Trecho selecionado:
.....
Do jeito que as coisas estão, talvez esta situação de penúria e dificuldade só venha a se alterar se acontecer o que um amigo disse: se a Unopar resolver investir no esporte, a coisa vai. O exemplo da Ginástica Rítmia Desportiva, que existe entre nós só por causa do empenho, de um trabalho constante e firme da Unopar, que se faz há anos, fala por si. Sem alguma coisa assim, um suporte real, só ficam as lembranças.

Esgoto
Há dias, publiquei a reclamação de uma leitora em relação à atitude da Sanepar que anunciou o início de cobrança das tarifas de esgoto, mesmo se os usuários não houvessem feito a ligação da rede para suas casas. Agora recebo outra, de dona Maria José, moradora no Jardim Paraíso, à Rua da Avestruz. Segundo ela, a Sanepar implantou rede de esgoto na maioria das ruas do bairro, deixando alguns trechos de fora. Entre as ruas que não ganharam rede está a Rua da Avestruz. Ela acha uma injustiça tremenda uns ganharem e outros ficarem de fora. ‘‘Não tem mais espaço no quintal para abrir fossas’’, reclamou.
.....
Dados extraídos:
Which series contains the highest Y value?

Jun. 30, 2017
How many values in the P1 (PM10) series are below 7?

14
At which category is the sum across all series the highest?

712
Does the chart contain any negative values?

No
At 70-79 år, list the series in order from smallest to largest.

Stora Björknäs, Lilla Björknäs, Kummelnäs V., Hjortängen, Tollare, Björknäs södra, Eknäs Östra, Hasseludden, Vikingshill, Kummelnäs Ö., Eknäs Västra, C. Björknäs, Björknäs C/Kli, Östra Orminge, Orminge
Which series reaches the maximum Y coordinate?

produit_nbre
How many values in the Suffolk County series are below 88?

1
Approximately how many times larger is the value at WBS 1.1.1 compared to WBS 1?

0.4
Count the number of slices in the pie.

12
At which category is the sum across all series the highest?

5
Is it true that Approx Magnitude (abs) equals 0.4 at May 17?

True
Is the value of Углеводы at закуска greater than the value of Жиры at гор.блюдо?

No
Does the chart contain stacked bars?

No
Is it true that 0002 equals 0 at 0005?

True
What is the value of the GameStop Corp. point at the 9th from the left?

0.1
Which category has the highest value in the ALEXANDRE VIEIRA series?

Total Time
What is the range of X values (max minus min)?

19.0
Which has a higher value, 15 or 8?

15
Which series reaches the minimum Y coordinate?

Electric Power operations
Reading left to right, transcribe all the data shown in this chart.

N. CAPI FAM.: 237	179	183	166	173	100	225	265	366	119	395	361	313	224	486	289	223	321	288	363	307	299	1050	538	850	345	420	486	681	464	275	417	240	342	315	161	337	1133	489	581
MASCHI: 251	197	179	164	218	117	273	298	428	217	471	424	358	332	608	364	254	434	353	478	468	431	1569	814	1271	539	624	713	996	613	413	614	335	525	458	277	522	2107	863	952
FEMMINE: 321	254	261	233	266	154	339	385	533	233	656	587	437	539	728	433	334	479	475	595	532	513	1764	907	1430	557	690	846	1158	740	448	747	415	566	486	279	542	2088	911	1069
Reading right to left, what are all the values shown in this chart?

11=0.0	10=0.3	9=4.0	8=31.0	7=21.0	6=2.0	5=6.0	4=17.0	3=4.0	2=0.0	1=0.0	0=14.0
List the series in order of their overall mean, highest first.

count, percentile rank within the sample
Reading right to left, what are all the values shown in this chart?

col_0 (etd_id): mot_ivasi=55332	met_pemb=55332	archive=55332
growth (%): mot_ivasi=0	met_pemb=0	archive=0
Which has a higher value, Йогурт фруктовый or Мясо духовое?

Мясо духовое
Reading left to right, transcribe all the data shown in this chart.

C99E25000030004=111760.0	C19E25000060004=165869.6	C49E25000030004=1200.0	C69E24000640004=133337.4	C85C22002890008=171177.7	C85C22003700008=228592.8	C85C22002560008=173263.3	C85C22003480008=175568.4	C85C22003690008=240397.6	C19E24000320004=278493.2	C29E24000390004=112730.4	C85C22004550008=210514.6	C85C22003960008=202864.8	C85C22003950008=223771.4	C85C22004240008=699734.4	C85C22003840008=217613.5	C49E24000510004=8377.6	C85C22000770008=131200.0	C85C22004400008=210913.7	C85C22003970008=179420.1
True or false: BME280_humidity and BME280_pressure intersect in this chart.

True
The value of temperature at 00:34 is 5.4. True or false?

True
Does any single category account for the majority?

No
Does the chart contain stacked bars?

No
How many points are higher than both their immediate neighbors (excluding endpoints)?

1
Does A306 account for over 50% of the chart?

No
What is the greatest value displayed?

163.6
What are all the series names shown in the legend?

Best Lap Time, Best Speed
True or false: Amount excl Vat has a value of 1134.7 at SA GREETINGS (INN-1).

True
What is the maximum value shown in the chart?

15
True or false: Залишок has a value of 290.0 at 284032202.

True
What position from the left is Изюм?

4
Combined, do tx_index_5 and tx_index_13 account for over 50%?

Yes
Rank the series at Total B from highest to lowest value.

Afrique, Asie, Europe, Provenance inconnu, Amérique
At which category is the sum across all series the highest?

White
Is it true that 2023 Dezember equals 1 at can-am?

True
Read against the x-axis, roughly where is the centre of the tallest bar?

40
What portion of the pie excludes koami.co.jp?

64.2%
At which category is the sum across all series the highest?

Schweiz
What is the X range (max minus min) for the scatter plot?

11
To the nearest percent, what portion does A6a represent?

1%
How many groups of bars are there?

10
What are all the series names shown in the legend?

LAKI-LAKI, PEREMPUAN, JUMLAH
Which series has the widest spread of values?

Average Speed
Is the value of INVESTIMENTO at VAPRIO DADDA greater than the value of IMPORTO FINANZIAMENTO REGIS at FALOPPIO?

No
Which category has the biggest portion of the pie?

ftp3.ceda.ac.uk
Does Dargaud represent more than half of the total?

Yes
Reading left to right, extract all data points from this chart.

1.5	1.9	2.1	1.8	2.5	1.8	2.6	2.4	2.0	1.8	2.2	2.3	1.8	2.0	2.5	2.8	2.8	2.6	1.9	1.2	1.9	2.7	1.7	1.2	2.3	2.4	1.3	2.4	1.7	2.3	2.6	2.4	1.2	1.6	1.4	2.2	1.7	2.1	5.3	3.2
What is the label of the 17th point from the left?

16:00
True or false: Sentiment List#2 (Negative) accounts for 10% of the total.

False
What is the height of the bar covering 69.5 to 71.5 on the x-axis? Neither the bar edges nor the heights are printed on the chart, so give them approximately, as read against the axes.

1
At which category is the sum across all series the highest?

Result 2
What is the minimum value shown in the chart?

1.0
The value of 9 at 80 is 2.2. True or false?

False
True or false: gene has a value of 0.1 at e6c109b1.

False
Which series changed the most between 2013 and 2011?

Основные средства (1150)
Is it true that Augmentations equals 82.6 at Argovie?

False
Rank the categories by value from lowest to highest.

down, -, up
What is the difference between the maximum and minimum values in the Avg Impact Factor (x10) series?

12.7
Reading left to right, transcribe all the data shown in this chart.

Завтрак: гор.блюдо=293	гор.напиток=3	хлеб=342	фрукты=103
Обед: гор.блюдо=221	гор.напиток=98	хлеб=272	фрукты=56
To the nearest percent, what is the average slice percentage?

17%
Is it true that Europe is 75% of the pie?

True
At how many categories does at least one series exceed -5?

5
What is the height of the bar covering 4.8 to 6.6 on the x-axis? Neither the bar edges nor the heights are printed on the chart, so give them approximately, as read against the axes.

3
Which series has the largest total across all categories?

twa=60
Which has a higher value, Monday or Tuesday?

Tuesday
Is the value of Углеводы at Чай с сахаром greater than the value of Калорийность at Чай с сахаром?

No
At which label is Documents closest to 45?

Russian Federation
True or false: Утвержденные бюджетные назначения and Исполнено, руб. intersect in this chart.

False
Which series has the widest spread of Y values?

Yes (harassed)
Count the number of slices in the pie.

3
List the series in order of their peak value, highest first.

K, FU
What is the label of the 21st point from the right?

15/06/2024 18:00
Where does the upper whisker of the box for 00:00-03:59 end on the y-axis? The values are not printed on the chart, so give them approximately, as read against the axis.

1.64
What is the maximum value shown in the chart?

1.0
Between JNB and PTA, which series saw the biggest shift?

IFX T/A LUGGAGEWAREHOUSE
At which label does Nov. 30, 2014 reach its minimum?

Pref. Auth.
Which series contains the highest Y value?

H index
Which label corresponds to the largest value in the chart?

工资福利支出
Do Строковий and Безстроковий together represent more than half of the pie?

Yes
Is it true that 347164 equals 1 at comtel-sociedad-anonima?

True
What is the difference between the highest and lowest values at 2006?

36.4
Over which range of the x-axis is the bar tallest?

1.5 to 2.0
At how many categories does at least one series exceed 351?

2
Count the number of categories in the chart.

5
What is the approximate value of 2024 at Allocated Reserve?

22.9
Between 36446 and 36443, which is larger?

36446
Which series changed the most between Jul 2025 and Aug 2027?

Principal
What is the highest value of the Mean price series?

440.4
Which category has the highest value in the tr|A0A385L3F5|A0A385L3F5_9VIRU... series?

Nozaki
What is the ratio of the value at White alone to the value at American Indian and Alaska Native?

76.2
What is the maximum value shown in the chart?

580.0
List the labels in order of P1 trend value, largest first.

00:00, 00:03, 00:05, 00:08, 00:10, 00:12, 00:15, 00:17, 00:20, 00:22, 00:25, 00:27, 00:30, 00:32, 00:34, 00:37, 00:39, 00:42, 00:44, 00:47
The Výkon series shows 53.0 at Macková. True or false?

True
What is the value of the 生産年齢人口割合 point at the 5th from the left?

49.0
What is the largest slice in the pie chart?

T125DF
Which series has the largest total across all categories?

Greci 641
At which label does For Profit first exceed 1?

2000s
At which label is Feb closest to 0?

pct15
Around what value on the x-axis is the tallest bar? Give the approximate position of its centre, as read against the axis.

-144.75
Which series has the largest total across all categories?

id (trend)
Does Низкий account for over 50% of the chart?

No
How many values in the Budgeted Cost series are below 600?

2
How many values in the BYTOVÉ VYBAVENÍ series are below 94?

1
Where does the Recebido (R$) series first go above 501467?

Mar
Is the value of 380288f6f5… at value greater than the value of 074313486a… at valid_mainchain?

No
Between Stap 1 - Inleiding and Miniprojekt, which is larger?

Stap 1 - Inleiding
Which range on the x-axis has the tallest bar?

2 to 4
.....
Sobre a tarefa: Devolva o trecho selecionado acima por inteiro, sem mudar nenhuma palavra nem sinal.

Resolução completa:
Do jeito que as coisas estão, talvez esta situação de penúria e dificuldade só venha a se alterar se acontecer o que um amigo disse: se a Unopar resolver investir no esporte, a coisa vai. O exemplo da Ginástica Rítmia Desportiva, que existe entre nós só por causa do empenho, de um trabalho constante e firme da Unopar, que se faz há anos, fala por si. Sem alguma coisa assim, um suporte real, só ficam as lembranças.

Esgoto
Há dias, publiquei a reclamação de uma leitora em relação à atitude da Sanepar que anunciou o início de cobrança das tarifas de esgoto, mesmo se os usuários não houvessem feito a ligação da rede para suas casas. Agora recebo outra, de dona Maria José, moradora no Jardim Paraíso, à Rua da Avestruz. Segundo ela, a Sanepar implantou rede de esgoto na maioria das ruas do bairro, deixando alguns trechos de fora. Entre as ruas que não ganharam rede está a Rua da Avestruz. Ela acha uma injustiça tremenda uns ganharem e outros ficarem de fora. ‘‘Não tem mais espaço no quintal para abrir fossas’’, reclamou.